Consumer confidence is taking offDate posted: 2/18/14 06:30:00 AM
With an improved outlook for hiring and growth, consumer confidence surged across the nation in December, reflecting signs that spending could increase throughout 2014.
"We're ending 2013 with good momentum," Stephen Stanley, Pierpont Securities' chief economist, told Bloomberg. "We've seen progress in the labor market. The rise in home values along with the run-up in equity prices is a big element of why people are feeling better."
For the past two years, Stanley's company, Pierpont, has been the second-best forecaster of consumer confidence, according to Bloomberg.
Marking the biggest employment gain in eight years, 2013 also came through with an improved housing market and record stock values, which will help support spending in the new year after boosting household wealth. Bloomberg reported that companies from Apple to Ford are pledging to expand operations in the U.S. as demand continues to improve, which might be the best sign for the nation's economy in 2014.
Automakers sold at a 16.3 million annualized rate in November, which was the highest since May 2007, according to data from Ward's Automotive Group.
"The upbeat consumer mood bodes well for spending in 2014," Senior Economist Michael Dolega of TD Economics told the Associated Press.
Rising confidence level
The Conference Board recently reported that its index of consumer confidence climbed from 72 in November to 78.1 in December. While November's figure was revised up from 70.4, December signals the first month of increase after three months of decline.
"Despite the many challenges throughout 2013, consumers are in better spirits today than when the year began," said Lynn Franco, the Conference Board's director of economic indicators, according to Bloomberg.

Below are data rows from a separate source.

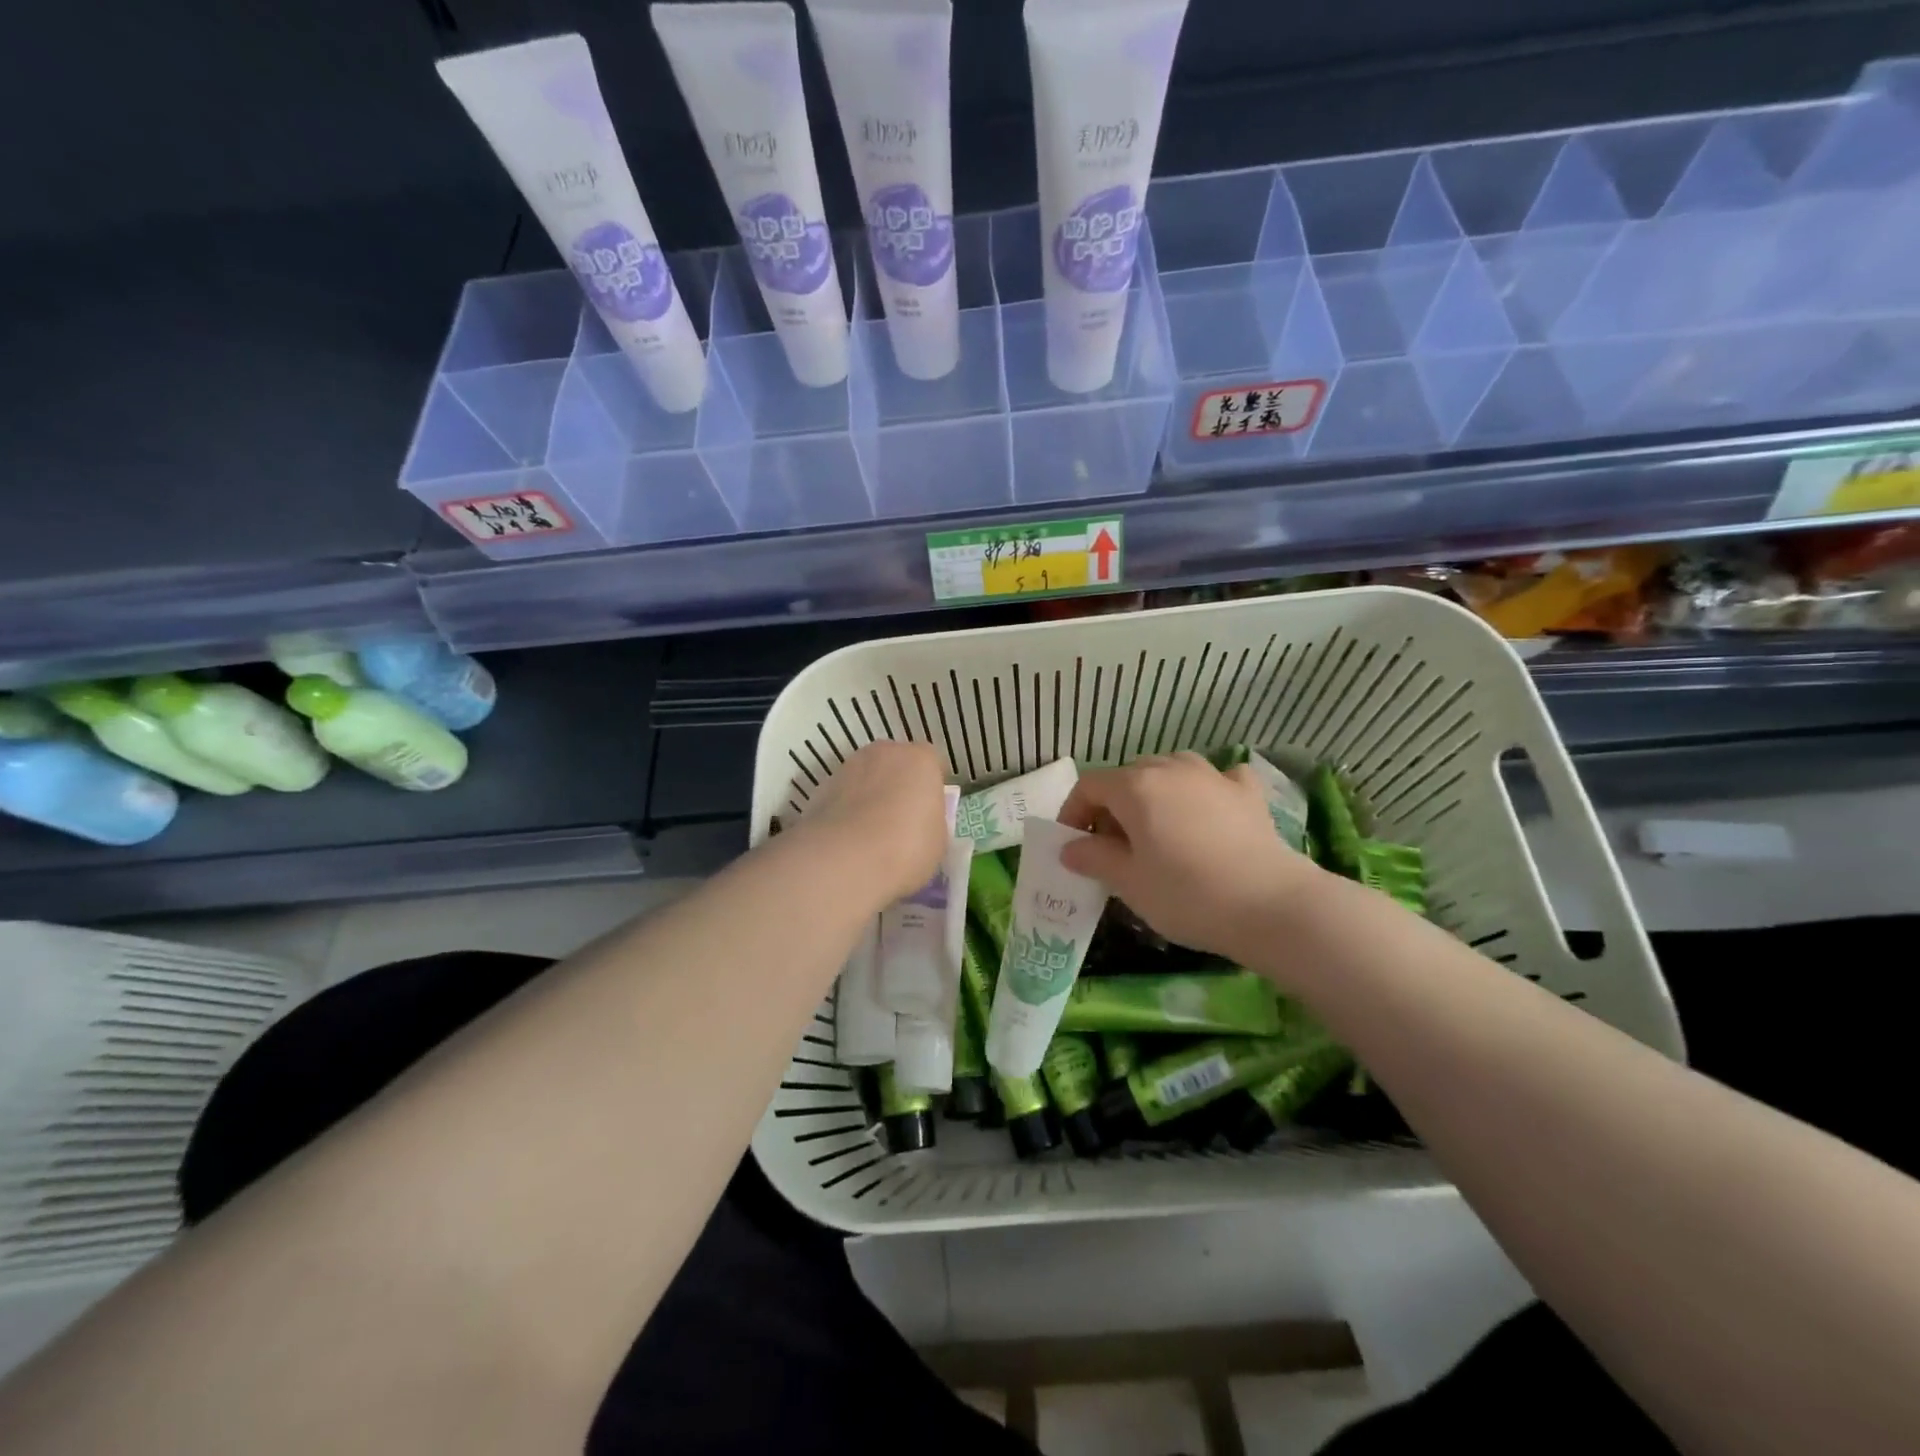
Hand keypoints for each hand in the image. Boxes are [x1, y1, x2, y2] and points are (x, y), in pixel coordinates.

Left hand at [795, 739, 951, 906]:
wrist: (845, 859)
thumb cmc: (907, 847)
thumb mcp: (938, 840)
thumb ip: (931, 821)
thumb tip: (920, 822)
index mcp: (920, 759)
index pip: (932, 762)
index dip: (932, 786)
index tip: (931, 809)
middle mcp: (884, 752)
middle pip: (896, 763)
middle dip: (899, 784)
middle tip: (901, 819)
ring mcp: (849, 766)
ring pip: (866, 777)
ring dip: (870, 795)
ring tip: (871, 832)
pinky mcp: (821, 787)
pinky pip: (843, 795)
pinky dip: (846, 810)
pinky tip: (848, 838)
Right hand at [1056, 752, 1327, 962]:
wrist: (1272, 905)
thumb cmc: (1187, 894)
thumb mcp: (1128, 883)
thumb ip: (1093, 858)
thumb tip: (1069, 847)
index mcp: (1135, 786)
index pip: (1089, 786)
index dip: (1073, 813)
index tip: (1073, 846)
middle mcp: (1171, 768)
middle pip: (1127, 777)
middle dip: (1112, 807)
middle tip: (1113, 848)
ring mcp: (1213, 775)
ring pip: (1169, 772)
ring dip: (1154, 796)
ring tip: (1158, 832)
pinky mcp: (1247, 792)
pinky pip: (1214, 780)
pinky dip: (1203, 792)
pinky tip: (1208, 814)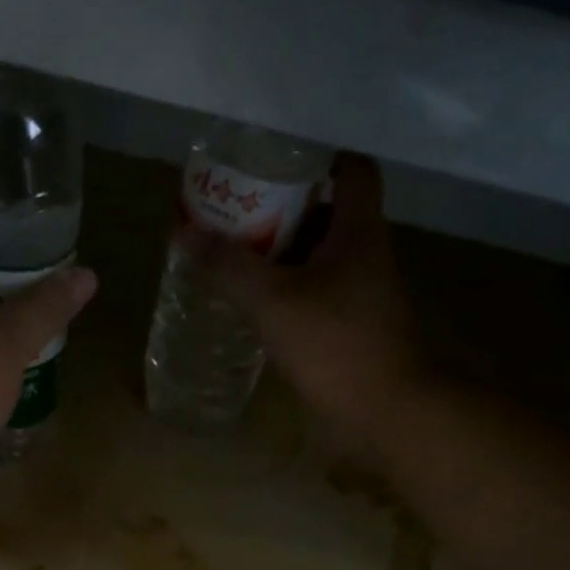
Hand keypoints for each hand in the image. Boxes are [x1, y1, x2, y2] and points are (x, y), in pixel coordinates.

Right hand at [192, 155, 426, 449]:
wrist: (383, 411)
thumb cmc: (332, 343)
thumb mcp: (272, 300)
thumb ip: (229, 265)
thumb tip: (185, 232)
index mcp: (359, 230)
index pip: (351, 169)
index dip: (317, 158)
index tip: (274, 165)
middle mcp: (368, 254)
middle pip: (329, 214)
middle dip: (285, 211)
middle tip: (239, 216)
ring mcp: (366, 294)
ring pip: (323, 258)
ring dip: (286, 256)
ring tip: (239, 260)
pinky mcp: (357, 328)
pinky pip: (321, 294)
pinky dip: (293, 292)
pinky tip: (261, 307)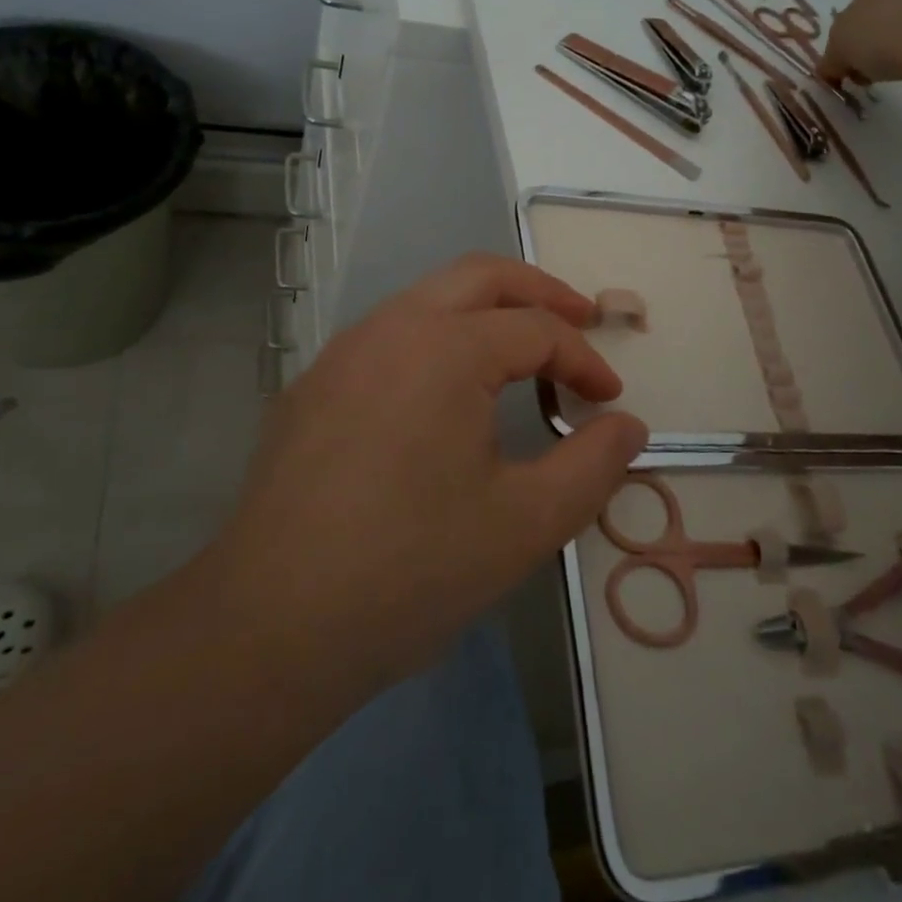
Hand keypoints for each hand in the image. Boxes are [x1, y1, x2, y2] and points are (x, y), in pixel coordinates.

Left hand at [206, 254, 646, 694]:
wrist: (271, 626)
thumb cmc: (412, 569)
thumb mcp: (526, 523)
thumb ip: (593, 465)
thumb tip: (629, 426)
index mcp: (446, 347)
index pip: (536, 330)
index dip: (584, 360)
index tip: (609, 401)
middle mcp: (391, 327)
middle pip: (480, 275)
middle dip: (539, 292)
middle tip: (579, 321)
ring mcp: (342, 353)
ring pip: (427, 299)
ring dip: (483, 312)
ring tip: (519, 353)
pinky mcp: (312, 387)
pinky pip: (388, 337)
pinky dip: (436, 340)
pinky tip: (442, 397)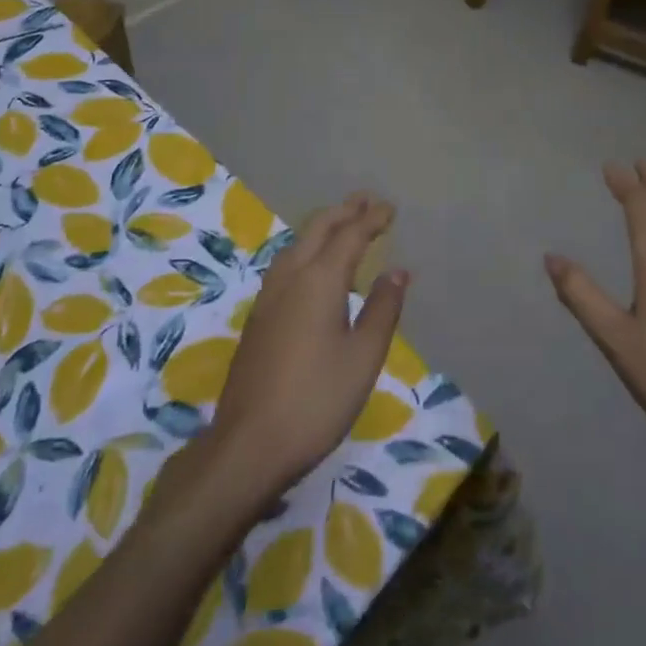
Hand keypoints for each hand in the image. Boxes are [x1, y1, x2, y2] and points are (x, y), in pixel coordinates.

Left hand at [208, 194, 407, 495]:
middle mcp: (290, 278)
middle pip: (317, 230)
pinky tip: (310, 266)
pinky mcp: (258, 318)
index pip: (350, 236)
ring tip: (340, 224)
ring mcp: (268, 297)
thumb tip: (397, 270)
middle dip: (343, 212)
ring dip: (321, 228)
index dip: (371, 219)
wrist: (248, 445)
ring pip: (296, 244)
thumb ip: (382, 309)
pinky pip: (286, 264)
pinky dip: (306, 248)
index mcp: (319, 280)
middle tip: (365, 200)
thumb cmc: (316, 400)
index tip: (390, 208)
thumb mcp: (363, 357)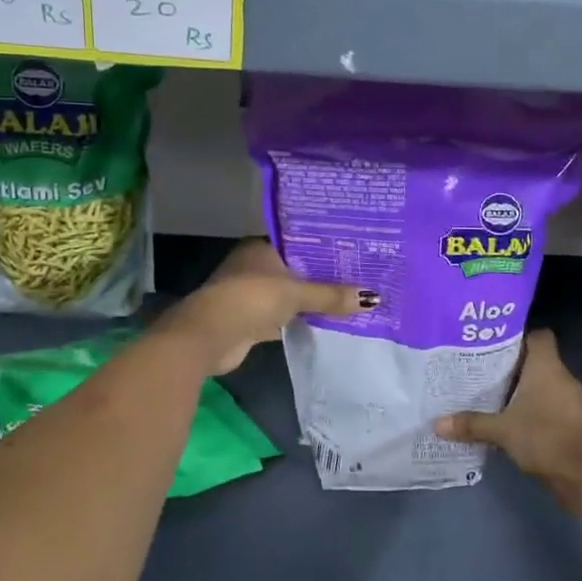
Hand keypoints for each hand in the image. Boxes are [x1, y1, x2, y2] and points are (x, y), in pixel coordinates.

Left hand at [158, 239, 370, 373]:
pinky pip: (283, 317)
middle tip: (360, 277)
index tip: (353, 253)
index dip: (324, 249)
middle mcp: (254, 267)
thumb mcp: (296, 294)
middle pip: (296, 270)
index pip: (299, 243)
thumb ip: (331, 296)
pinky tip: (326, 324)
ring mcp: (250, 295)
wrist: (208, 337)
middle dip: (322, 277)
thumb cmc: (251, 299)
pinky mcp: (250, 321)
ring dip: (311, 301)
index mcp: (261, 248)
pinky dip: (300, 321)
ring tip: (350, 300)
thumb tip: (373, 298)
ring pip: (289, 295)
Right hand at [435, 330, 581, 509]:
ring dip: (522, 388)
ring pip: (543, 383)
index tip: (493, 344)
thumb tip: (437, 423)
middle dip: (513, 364)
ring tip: (492, 393)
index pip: (538, 335)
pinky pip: (549, 403)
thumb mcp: (501, 430)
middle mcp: (561, 376)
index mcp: (547, 366)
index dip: (518, 336)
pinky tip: (511, 417)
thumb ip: (471, 423)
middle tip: (483, 369)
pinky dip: (533, 407)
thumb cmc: (543, 437)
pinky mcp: (572, 421)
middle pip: (537, 359)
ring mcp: (570, 399)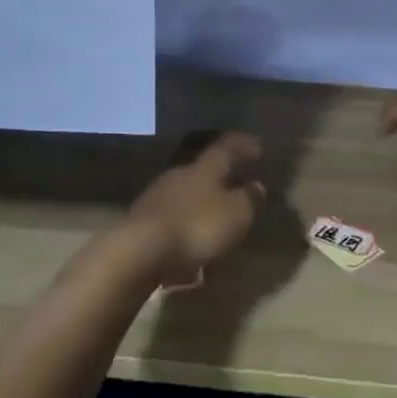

Willing to spend more money
The confidence report implies that Americans are willing to spend more on large purchases, according to the AP. More Americans are planning on buying a home and a major appliance in the next six months, and Dolega said that is "very encouraging, leaving us hopeful that gradually rising interest rates will not derail the housing recovery."
The number of Americans planning to purchase a home in the next six months increased to the highest level since July, while the percentage also increased from November to December for Americans planning to buy a major household appliance.
"There's certainly room for home prices to continue rising in the coming year," Dana Saporta, an economist at Credit Suisse, told Bloomberg. "As home prices continue to rise, more and more homeowners who are underwater on their mortgages will see their financial situations improving. Just getting out of that underwater position should be a big help to the economy."